■ TASK
Set down each line of the records once more, precisely, and omit the pictures.
── ENTRIES SUPPLIED ──
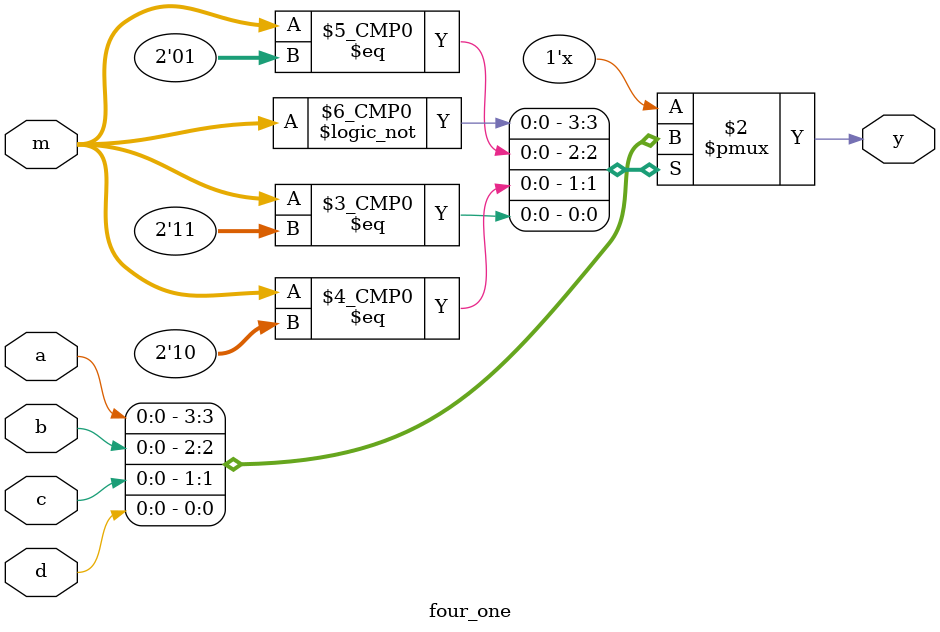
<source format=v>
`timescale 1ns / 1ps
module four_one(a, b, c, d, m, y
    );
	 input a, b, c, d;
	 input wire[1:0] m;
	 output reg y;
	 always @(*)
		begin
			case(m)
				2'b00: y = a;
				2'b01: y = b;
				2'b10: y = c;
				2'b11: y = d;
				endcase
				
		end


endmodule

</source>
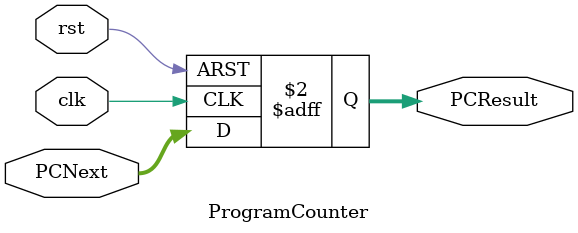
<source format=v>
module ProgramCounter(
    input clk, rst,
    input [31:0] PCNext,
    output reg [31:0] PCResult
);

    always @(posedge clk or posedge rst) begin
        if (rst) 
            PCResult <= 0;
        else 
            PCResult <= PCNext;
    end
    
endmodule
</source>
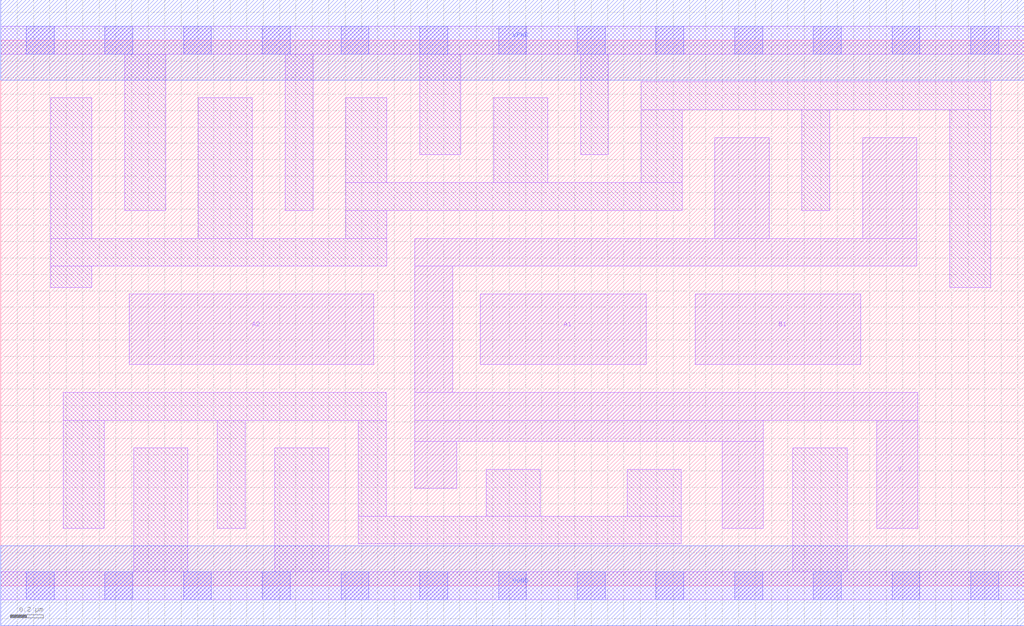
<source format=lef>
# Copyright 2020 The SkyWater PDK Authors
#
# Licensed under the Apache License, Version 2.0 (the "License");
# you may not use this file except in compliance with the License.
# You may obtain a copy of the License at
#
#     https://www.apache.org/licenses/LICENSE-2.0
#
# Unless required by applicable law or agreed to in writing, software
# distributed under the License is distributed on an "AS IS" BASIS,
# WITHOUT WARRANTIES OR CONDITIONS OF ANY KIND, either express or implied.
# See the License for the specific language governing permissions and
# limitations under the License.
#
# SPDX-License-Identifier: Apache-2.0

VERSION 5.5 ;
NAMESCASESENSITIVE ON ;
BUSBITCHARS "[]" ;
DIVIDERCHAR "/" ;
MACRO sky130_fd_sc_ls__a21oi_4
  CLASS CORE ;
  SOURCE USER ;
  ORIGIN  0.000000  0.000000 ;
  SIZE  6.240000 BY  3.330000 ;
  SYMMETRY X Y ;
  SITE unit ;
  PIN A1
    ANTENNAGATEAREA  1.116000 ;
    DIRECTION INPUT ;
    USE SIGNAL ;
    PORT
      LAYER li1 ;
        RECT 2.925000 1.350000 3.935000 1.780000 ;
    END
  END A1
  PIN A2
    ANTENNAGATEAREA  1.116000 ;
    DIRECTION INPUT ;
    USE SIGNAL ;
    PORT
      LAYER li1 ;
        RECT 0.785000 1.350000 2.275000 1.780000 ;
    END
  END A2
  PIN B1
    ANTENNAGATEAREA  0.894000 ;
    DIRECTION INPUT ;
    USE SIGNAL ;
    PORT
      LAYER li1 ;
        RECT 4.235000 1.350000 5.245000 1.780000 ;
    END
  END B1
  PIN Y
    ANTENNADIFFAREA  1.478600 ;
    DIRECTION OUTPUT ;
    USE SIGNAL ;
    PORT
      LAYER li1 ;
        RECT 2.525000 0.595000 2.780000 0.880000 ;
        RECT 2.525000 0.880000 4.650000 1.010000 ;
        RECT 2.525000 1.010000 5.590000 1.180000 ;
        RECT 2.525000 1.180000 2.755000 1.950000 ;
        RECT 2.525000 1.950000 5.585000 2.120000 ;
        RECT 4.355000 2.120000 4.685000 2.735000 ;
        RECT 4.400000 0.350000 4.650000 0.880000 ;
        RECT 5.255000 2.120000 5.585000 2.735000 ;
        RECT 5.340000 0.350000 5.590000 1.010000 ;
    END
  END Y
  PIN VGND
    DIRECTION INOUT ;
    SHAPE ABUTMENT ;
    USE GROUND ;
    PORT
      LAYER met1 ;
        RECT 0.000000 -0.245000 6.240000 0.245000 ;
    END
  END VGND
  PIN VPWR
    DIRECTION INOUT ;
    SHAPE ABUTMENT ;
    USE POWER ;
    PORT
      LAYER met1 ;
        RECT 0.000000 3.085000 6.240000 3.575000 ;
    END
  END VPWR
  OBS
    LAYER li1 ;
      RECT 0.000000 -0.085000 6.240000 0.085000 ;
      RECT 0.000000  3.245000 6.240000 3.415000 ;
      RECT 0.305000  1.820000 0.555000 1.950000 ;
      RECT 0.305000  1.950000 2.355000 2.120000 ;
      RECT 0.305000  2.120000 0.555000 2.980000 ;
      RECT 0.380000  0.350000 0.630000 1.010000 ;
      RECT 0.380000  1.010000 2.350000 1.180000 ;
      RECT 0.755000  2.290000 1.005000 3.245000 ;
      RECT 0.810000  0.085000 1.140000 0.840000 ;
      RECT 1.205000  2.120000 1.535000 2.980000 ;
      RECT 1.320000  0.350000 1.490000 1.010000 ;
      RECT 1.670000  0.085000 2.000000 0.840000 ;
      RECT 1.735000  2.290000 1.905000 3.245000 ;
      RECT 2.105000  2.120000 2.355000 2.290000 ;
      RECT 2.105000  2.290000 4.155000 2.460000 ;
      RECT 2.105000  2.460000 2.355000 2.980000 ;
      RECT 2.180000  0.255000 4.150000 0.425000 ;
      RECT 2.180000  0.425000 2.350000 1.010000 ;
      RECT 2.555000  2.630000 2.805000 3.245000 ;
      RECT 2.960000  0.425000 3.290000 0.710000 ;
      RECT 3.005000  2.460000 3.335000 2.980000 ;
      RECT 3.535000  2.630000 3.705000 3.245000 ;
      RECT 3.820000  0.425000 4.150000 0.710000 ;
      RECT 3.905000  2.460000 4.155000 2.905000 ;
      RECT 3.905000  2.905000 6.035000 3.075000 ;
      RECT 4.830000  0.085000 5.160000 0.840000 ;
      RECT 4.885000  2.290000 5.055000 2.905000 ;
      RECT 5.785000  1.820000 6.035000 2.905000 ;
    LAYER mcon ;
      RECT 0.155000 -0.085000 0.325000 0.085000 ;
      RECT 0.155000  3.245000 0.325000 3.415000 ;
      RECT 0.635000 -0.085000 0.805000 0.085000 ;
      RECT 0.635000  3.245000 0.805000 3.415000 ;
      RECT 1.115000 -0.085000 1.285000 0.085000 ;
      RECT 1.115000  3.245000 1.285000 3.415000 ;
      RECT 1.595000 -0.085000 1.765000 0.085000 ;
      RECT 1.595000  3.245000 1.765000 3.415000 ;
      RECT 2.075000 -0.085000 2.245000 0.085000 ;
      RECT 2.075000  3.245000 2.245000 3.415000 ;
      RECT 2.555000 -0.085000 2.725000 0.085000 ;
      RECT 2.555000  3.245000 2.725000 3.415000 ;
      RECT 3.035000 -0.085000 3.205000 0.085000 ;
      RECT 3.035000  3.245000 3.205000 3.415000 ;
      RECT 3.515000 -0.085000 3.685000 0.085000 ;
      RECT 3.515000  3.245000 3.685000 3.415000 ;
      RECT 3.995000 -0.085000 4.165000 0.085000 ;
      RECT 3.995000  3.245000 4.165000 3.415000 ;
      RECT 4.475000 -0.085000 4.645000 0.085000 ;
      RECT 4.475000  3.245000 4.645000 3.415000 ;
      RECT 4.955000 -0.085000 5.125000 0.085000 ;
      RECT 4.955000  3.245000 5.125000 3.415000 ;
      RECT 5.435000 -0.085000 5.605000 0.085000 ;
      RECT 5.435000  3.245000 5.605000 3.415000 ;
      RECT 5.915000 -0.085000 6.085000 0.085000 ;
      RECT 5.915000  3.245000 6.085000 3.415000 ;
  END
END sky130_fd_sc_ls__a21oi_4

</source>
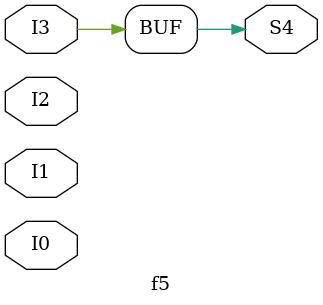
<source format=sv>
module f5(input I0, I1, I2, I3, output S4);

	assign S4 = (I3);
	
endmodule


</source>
───
■ SOLUTION TO THIS TASK
<source format=v>
`timescale 1ns / 1ps
module four_one(a, b, c, d, m, y
    );
	 input a, b, c, d;
	 input wire[1:0] m;
	 output reg y;
	 always @(*)
		begin
			case(m)
				2'b00: y = a;
				2'b01: y = b;
				2'b10: y = c;
				2'b11: y = d;
				endcase
				
		end


endmodule

</source>
<source format=v>
module ProgramCounter(
    input clk, rst,
    input [31:0] PCNext,
    output reg [31:0] PCResult
);

    always @(posedge clk or posedge rst) begin
        if (rst) 
            PCResult <= 0;
        else 
            PCResult <= PCNext;
    end
    
endmodule
</source>
<source format=lef>
# Copyright 2020 The SkyWater PDK Authors
#
# Licensed under the Apache License, Version 2.0 (the "License");
# you may not use this file except in compliance with the License.
# You may obtain a copy of the License at
#
#     https://www.apache.org/licenses/LICENSE-2.0
#
# Unless required by applicable law or agreed to in writing, software
# distributed under the License is distributed on an "AS IS" BASIS,
# WITHOUT WARRANTIES OR CONDITIONS OF ANY KIND, either express or implied.
# See the License for the specific language governing permissions and
# limitations under the License.
#
# SPDX-License-Identifier: Apache-2.0

VERSION 5.5 ;
NAMESCASESENSITIVE ON ;
BUSBITCHARS "[]" ;
DIVIDERCHAR "/" ;
MACRO sky130_fd_sc_ls__a21oi_4
  CLASS CORE ;
  SOURCE USER ;
  ORIGIN  0.000000  0.000000 ;
  SIZE  6.240000 BY  3.330000 ;
  SYMMETRY X Y ;
  SITE unit ;
  PIN A1
    ANTENNAGATEAREA  1.116000 ;
    DIRECTION INPUT ;
    USE SIGNAL ;
    PORT
      LAYER li1 ;
        RECT 2.925000 1.350000 3.935000 1.780000 ;
    END
  END A1
  PIN A2
    ANTENNAGATEAREA  1.116000 ;
    DIRECTION INPUT ;
    USE SIGNAL ;
    PORT
      LAYER li1 ;
        RECT 0.785000 1.350000 2.275000 1.780000 ;
    END
  END A2
  PIN B1
    ANTENNAGATEAREA  0.894000 ;
    DIRECTION INPUT ;
    USE SIGNAL ;
    PORT
      LAYER li1 ;
        RECT 4.235000 1.350000 5.245000 1.780000 ;
    END
  END B1
  PIN Y
    ANTENNADIFFAREA  1.478600 ;
    DIRECTION OUTPUT ;
    USE SIGNAL ;
    PORT
      LAYER li1 ;
        RECT 2.525000 0.595000 2.780000 0.880000 ;
        RECT 2.525000 0.880000 4.650000 1.010000 ;
        RECT 2.525000 1.010000 5.590000 1.180000 ;
        RECT 2.525000 1.180000 2.755000 1.950000 ;
        RECT 2.525000 1.950000 5.585000 2.120000 ;
        RECT 4.355000 2.120000 4.685000 2.735000 ;
        RECT 4.400000 0.350000 4.650000 0.880000 ;
        RECT 5.255000 2.120000 5.585000 2.735000 ;
        RECT 5.340000 0.350000 5.590000 1.010000 ;
    END
  END Y
  PIN VGND
    DIRECTION INOUT ;
    SHAPE ABUTMENT ;
    USE GROUND ;
    PORT
      LAYER met1 ;
        RECT 0.000000 -0.245000 6.240000 0.245000 ;
    END
  END VGND
  PIN VPWR
    DIRECTION INOUT ;
    SHAPE ABUTMENT ;
    USE POWER ;
    PORT
      LAYER met1 ;
        RECT 0.000000 3.085000 6.240000 3.575000 ;
    END
  END VPWR
  OBS
    LAYER li1 ;
      RECT 0.000000 -0.085000 6.240000 0.085000 ;
      RECT 0.000000  3.245000 6.240000 3.415000 ;
      RECT 0.305000  1.820000 0.555000 1.950000 ;
      RECT 0.305000  1.950000 2.355000 2.120000 ;
      RECT 0.305000  2.120000 0.555000 2.980000 ;
      RECT 0.380000  0.350000 0.630000 1.010000 ;
      RECT 0.380000  1.010000 2.350000 1.180000 ;
      RECT 0.755000  2.290000 1.005000 3.245000 ;
      RECT 0.810000  0.085000 1.140000 0.840000 ;
      RECT 1.205000  2.120000 1.535000 2.980000 ;
      RECT 1.320000  0.350000 1.490000 1.010000 ;
      RECT 1.670000  0.085000 2.000000 0.840000 ;
      RECT 1.735000  2.290000 1.905000 3.245000 ;
      RECT 2.105000  2.120000 2.355000 2.290000 ;
      RECT 2.105000  2.290000 4.155000 2.460000 ;
      RECT 2.105000  2.460000 2.355000 2.980000 ;
      RECT 2.180000  0.255000 4.150000 0.425000 ;
      RECT 2.180000  0.425000 2.350000 1.010000 ;
      RECT 2.555000  2.630000 2.805000 3.245000 ;
      RECT 2.960000  0.425000 3.290000 0.710000 ;
      RECT 3.005000  2.460000 3.335000 2.980000 ;
      RECT 3.535000  2.630000 3.705000 3.245000 ;
      RECT 3.820000  0.425000 4.150000 0.710000 ;
      RECT 3.905000  2.460000 4.155000 2.905000 ;
      RECT 3.905000  2.905000 6.035000 3.075000 ;
      RECT 4.830000  0.085000 5.160000 0.840000 ;
      RECT 4.885000  2.290000 5.055000 2.905000 ;
      RECT 5.785000  1.820000 6.035000 2.905000 ;
    LAYER mcon ;
      RECT 0.155000 -0.085000 0.325000 0.085000 ;
      RECT 0.155000  3.245000 0.325000 3.415000 ;
      RECT 0.635000 -0.085000 0.805000 0.085000 ;
      RECT 0.635000  3.245000 0.805000 3.415000 ;
      RECT 1.115000 -0.085000 1.285000 0.085000 ;
      RECT 1.115000  3.245000 1.285000 3.415000 ;
      RECT 1.595000 -0.085000 1.765000 0.085000 ;
      RECT 1.595000  3.245000 1.765000 3.415000 ;
      RECT 2.075000 -0.085000 2.245000 0.085000 ;
      RECT 2.075000  3.245000 2.245000 3.415000 ;
      RECT 2.555000 -0.085000 2.725000 0.085000 ;
      RECT 2.555000  3.245000 2.725000 3.415000 ;
      RECT 3.035000 -0.085000 3.205000 0.085000 ;
      RECT 3.035000  3.245000 3.205000 3.415000 ;
      RECT 3.515000 -0.085000 3.685000 0.085000 ;
      RECT 3.515000  3.245000 3.685000 3.415000 ;
      RECT 3.995000 -0.085000 4.165000 0.085000 ;
      RECT 3.995000  3.245000 4.165000 3.415000 ;
      RECT 4.475000 -0.085000 4.645000 0.085000 ;
      RECT 4.475000  3.245000 4.645000 3.415000 ;
      RECT 4.955000 -0.085000 5.125000 0.085000 ;
      RECT 4.955000  3.245000 5.125000 3.415000 ;
      RECT 5.435000 -0.085000 5.605000 0.085000 ;
      RECT 5.435000  3.245000 5.605000 3.415000 ;
      RECT 5.915000 -0.085000 6.085000 0.085000 ;
      RECT 5.915000  3.245000 6.085000 3.415000 ;
  END
END sky130_fd_sc_ls__a21oi_4

</source>
<source format=sv>
module f5(input I0, I1, I2, I3, output S4);

	assign S4 = (I3);
	
endmodule


</source>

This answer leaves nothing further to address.